**Activity**. Your job is to report every line of the entries that has "linejoin".

┄┄┄┄┄┄┄┄┄┄┄┄┄┄┄┄┄┄┄┄

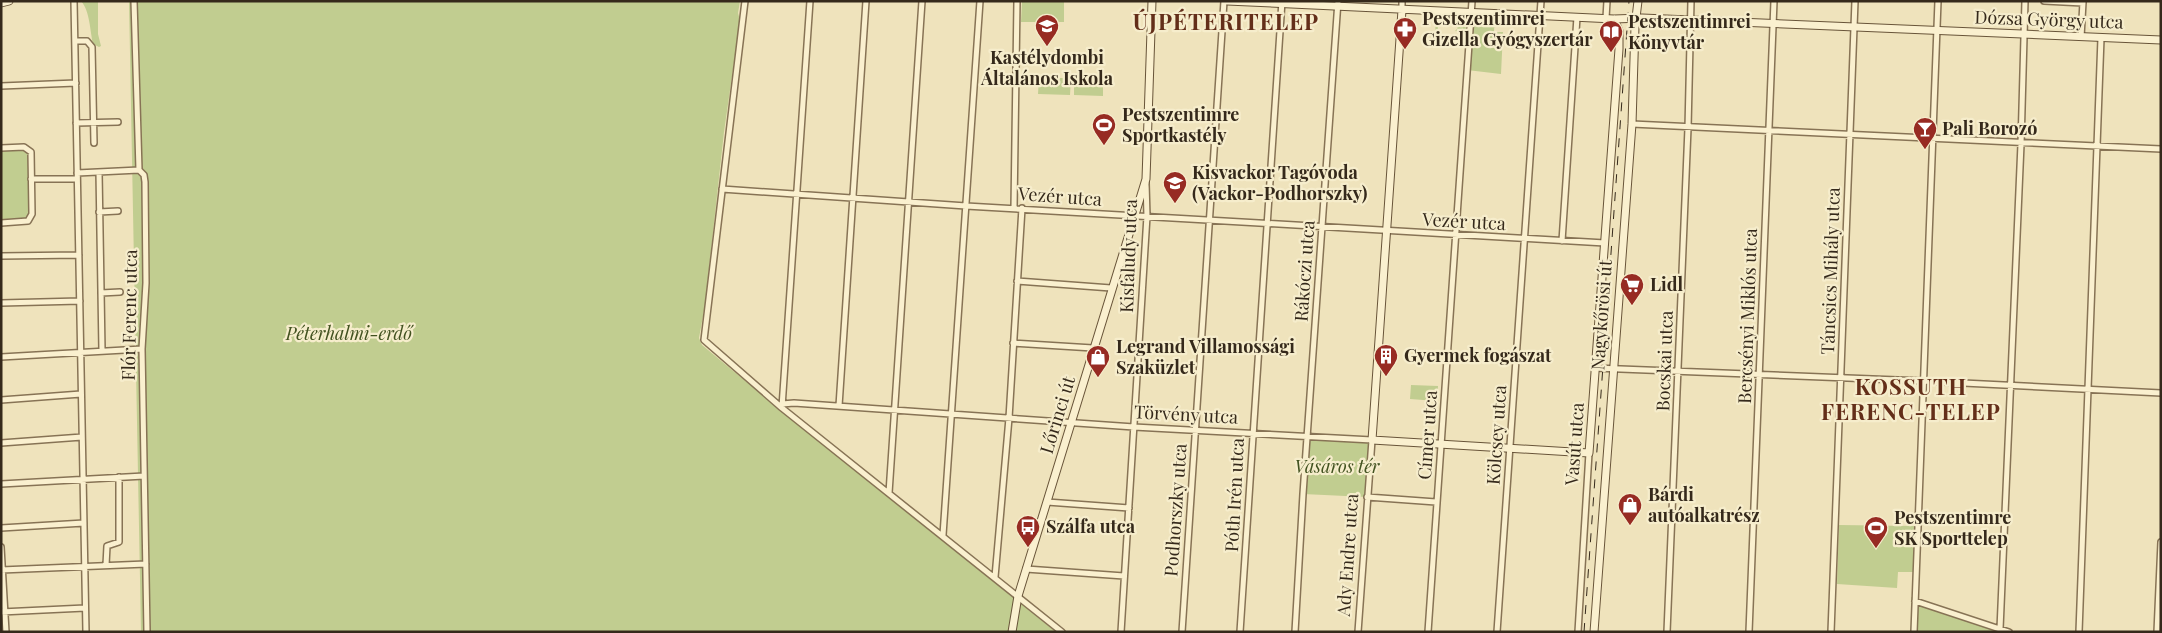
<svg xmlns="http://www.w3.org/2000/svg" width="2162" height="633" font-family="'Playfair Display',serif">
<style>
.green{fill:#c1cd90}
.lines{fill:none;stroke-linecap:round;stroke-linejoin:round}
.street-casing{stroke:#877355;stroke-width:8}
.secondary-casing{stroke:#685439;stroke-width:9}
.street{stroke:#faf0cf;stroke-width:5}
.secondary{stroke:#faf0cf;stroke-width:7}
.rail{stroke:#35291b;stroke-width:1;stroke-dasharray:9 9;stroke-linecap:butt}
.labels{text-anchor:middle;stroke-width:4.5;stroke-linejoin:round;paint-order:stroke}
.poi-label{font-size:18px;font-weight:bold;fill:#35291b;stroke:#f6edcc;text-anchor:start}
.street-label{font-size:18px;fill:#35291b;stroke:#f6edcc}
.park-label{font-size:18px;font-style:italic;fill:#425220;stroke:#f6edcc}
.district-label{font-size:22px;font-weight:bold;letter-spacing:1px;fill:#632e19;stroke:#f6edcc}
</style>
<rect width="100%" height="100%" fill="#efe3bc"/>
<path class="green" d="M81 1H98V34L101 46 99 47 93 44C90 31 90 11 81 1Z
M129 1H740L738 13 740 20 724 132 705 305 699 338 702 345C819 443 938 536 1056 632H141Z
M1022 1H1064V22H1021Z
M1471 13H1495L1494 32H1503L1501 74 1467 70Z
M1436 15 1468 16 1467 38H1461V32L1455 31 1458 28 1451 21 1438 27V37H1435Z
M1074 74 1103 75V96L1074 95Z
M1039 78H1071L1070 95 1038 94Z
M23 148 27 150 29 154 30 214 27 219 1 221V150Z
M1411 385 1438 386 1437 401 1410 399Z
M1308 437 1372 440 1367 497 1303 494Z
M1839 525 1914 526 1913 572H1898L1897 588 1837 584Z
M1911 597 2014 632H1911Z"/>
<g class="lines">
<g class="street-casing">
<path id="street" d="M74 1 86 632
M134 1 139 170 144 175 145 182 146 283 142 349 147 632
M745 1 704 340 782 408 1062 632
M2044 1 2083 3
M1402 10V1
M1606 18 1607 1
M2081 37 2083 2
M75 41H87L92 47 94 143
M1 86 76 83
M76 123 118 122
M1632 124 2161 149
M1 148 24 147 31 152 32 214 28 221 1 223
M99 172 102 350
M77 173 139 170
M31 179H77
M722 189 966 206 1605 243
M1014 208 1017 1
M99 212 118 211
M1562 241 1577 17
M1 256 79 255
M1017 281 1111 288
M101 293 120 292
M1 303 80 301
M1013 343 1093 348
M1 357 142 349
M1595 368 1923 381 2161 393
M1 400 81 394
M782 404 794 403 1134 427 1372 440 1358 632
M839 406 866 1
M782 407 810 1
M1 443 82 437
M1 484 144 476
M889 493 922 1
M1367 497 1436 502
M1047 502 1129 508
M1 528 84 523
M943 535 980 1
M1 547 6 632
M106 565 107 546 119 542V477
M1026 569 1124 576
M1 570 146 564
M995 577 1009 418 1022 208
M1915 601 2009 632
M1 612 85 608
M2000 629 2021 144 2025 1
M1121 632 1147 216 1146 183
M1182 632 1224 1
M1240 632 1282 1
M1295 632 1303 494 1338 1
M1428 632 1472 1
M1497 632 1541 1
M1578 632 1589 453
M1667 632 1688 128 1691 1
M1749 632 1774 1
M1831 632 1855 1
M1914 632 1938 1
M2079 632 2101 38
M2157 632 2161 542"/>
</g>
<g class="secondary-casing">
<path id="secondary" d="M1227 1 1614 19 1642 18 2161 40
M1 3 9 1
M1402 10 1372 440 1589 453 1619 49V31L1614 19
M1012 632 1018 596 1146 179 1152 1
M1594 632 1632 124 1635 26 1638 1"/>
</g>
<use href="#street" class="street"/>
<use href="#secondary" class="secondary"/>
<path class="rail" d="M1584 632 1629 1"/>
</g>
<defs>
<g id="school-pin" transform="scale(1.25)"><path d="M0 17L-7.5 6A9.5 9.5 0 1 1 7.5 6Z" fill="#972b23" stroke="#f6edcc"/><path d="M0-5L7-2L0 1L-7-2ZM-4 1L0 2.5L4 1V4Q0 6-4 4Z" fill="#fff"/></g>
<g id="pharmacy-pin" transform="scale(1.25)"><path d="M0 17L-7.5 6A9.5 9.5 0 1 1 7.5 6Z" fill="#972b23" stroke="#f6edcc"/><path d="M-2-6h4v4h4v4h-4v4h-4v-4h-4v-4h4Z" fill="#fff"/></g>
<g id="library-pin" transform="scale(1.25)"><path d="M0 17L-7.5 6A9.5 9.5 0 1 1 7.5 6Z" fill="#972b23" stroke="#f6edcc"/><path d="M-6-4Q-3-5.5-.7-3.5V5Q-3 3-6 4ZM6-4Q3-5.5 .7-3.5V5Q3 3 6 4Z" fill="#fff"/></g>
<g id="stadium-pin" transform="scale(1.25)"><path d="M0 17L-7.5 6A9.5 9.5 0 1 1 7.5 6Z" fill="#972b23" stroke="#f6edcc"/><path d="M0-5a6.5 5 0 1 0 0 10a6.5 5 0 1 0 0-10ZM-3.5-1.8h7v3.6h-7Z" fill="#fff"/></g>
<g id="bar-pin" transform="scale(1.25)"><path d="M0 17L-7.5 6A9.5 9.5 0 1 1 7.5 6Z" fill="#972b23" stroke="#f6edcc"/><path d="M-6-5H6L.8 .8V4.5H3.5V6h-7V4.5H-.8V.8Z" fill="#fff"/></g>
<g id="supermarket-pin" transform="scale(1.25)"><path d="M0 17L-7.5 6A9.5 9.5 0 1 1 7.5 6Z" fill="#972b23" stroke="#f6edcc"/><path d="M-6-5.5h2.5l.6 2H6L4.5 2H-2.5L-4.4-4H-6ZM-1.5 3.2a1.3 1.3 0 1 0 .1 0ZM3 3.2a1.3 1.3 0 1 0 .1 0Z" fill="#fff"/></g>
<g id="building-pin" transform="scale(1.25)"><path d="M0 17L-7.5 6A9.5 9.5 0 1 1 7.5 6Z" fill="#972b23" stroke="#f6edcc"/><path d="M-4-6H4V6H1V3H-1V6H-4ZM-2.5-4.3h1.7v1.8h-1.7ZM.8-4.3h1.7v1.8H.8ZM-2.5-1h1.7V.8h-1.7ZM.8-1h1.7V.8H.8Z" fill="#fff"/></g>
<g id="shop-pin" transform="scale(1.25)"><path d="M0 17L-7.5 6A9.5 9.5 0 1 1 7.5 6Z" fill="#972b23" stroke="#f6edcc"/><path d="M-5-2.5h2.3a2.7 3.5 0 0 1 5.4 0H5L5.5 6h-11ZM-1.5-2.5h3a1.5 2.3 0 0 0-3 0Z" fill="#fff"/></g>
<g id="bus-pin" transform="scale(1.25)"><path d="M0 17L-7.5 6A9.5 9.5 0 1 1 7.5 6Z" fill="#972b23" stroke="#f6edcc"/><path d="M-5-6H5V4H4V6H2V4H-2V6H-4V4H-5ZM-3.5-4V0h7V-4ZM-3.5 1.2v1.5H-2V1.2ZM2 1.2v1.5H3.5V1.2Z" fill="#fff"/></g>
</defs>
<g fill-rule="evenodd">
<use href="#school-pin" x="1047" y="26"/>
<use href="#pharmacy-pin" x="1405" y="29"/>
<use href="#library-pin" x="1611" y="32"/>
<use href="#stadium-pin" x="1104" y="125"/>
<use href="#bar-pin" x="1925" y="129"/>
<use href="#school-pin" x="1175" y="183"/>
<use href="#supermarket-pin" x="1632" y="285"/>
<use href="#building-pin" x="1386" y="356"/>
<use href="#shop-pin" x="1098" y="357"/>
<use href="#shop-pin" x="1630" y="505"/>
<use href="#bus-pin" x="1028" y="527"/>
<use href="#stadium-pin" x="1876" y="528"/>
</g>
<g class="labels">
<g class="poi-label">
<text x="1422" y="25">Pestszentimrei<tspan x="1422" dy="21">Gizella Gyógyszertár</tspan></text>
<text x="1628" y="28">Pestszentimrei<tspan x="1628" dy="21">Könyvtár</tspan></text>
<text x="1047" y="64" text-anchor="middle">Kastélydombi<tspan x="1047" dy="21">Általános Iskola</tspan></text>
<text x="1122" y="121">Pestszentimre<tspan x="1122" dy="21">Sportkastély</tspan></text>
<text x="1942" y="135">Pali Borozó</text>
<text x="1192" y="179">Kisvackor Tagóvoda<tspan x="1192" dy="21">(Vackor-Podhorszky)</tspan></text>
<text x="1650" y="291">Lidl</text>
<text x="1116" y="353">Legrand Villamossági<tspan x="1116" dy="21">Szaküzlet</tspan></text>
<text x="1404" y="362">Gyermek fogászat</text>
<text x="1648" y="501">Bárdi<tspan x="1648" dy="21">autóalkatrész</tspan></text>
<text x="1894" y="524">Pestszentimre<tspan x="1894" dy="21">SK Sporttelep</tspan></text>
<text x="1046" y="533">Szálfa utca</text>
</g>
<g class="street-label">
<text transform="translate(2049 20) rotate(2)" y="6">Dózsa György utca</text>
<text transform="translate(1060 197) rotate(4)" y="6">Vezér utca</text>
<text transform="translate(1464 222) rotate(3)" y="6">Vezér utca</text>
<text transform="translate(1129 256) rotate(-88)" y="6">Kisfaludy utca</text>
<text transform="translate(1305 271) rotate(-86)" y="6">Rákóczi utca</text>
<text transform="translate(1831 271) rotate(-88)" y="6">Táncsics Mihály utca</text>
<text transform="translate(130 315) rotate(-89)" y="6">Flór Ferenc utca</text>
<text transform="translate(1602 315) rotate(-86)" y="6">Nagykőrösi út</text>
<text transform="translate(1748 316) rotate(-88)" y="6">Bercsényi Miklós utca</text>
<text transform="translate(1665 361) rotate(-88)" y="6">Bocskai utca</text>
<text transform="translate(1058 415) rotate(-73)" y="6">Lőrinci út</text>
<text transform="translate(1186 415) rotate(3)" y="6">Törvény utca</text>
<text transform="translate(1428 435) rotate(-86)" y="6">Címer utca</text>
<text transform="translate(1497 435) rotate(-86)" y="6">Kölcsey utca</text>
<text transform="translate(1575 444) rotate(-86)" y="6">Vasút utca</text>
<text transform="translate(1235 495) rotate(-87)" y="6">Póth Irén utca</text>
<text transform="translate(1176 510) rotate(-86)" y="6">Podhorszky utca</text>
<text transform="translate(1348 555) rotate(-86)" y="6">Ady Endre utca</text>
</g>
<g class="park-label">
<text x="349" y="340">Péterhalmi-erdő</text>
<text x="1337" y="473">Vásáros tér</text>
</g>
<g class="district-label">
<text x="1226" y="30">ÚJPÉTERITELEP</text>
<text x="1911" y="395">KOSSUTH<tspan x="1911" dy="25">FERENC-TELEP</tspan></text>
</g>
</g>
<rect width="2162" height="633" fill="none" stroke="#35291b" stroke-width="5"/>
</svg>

┄┄┄┄┄┄┄┄┄┄┄┄┄┄┄┄┄┄┄┄

**Exercise result**.
.lines{fill:none;stroke-linecap:round;stroke-linejoin:round}
.labels{text-anchor:middle;stroke-width:4.5;stroke-linejoin:round;paint-order:stroke}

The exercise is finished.